Il motivo è inammissibile. Dalle norme di cui il motivo assume la violazione, interpretate secondo gli insegnamenti della Corte di Giustizia, ne discende che l’applicabilità dell’Iva presuppone la sussistenza di un rapporto obbligatorio a prestazioni corrispettive intercorrente tra il soggetto erogante e il soggetto beneficiario, nell’ambito del quale la somma versata assume carattere di corrispettivo per una cessione di beni o di una prestazione di servizi. A sua volta il motivo di cui all’art. 360 c.p.c., comma 1, n. 3 costituisce una doglianza circoscritta all’interpretazione della norma astratta applicata dal giudice al caso concreto, investendo quindi la validità ed ortodossia della conclusione ermenueutica (Cass. n. 16896/2007). Ciò spiega perchè, quando il ricorso è proposto per tale motivo, il requisito posto dall’art. 366 c.p.c., n. 4 si consideri soddisfatto solo se il ricorso contiene la specifica indicazione delle affermazioni in diritto rinvenibili nella sentenza che si assumono in contrasto con le norme regolatrici della fattispecie o con l’interpretazione di queste stesse fornita dalla giurisprudenza di legittimità o dalla dottrina prevalente, perchè solo così la Suprema corte è posta in condizione di verificare il fondamento della violazione denunciata (Cass. n. 21659/2005; n. 2707/2004). Viceversa nel ricorso non è minimamente indicato che la sentenza abbia, contra legem, affermato che sono imponibili dazioni di somme che non siano in relazione di corrispettività con una prestazione, nè la ricorrente ha denunciato che la Ctr ha ritenuto imponibile l’operazione nonostante non avesse riscontrato nella fattispecie concreta il nesso di corrispettività fra le prestazioni.

In verità la sentenza ha deciso in quel modo non perchè abbia malamente inteso la portata precettiva delle norme che stabiliscono i requisiti di imponibilità delle operazioni, ma perchè ha accertato, nel rapporto fra il Centro Media e la concessionaria, il nesso di corrispettività fra le prestazioni richiesto da quelle stesse norme ai fini della imponibilità.
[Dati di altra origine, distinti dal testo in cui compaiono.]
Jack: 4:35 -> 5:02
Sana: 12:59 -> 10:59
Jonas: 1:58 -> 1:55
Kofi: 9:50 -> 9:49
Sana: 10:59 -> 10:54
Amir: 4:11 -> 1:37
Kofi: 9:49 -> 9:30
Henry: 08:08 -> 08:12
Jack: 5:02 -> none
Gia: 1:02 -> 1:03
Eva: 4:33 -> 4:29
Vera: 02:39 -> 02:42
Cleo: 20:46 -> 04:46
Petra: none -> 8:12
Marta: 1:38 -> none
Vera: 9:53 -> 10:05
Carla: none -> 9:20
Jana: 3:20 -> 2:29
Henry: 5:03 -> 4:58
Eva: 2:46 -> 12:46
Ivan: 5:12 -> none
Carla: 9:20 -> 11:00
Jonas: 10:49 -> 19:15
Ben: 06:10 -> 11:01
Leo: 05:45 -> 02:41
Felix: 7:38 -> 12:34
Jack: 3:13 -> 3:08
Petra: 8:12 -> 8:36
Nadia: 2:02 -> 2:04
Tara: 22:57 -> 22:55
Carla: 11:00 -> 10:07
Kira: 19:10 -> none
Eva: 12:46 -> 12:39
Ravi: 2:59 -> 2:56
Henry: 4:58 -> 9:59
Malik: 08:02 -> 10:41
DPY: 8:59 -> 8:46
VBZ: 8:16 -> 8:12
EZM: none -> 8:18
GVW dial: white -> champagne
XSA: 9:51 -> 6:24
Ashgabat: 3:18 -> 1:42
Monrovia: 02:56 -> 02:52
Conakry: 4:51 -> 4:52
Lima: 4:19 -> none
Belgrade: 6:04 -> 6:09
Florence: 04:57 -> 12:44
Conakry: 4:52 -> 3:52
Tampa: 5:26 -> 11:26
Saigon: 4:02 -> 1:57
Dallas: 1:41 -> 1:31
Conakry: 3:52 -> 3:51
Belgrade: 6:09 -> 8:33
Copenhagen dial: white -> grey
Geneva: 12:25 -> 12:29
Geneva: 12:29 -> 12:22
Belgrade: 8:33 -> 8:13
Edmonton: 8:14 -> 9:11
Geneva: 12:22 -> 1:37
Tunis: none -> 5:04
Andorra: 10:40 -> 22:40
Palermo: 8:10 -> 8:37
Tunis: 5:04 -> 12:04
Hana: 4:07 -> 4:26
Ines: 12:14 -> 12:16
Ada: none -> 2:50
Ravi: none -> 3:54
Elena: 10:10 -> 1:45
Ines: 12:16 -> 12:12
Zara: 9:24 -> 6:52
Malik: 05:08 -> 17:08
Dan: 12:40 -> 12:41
Ciò significa che, nel caso di specie, il risultato interpretativo in linea di principio censurabile non è quello raggiunto dal giudice di merito sulla portata precettiva della norma, ma piuttosto quello sulla fattispecie concreta, di cui la ricorrente avrebbe dovuto allegare l’errata ricognizione in base alle risultanze di causa (Cass. n. 26110/2015). Ma allora è inevitabile dedurne che la sentenza doveva essere censurata per vizio motivazione e per violazione delle norme e principi che governano l’interpretazione contrattuale (cfr. Cass. n. 11310/1999; norme e principi che comprendono anche la valutazione giuridica del contratto, che costituisce una delle operazioni collegate all’interpretazione dei contratti: Cass. n. 3205/1995), con la conseguente inammissibilità ex art. 366 c.p.c., comma 1, n. 4 del presente motivo con il quale viene, invece, dedotto l’erronea ricognizione della fattispecie astratta recata dal D.P.R. n. 633 del 1972, art. 3,comma 1, e art. 2, comma 3.

PQM

 

rigetta il primo motivo di ricorso; dichiara inammissibile il secondo; condanna la ricorrente al pagamento, in favore della controricorrente, delle spese del giudizio di legittimità, che liquida nell’importo di Euro 4.000,00 per compensi, oltre rimborso spese forfetarie nella misura del 15% e accessori di legge.

Così deciso in Roma, il 6 marzo 2017.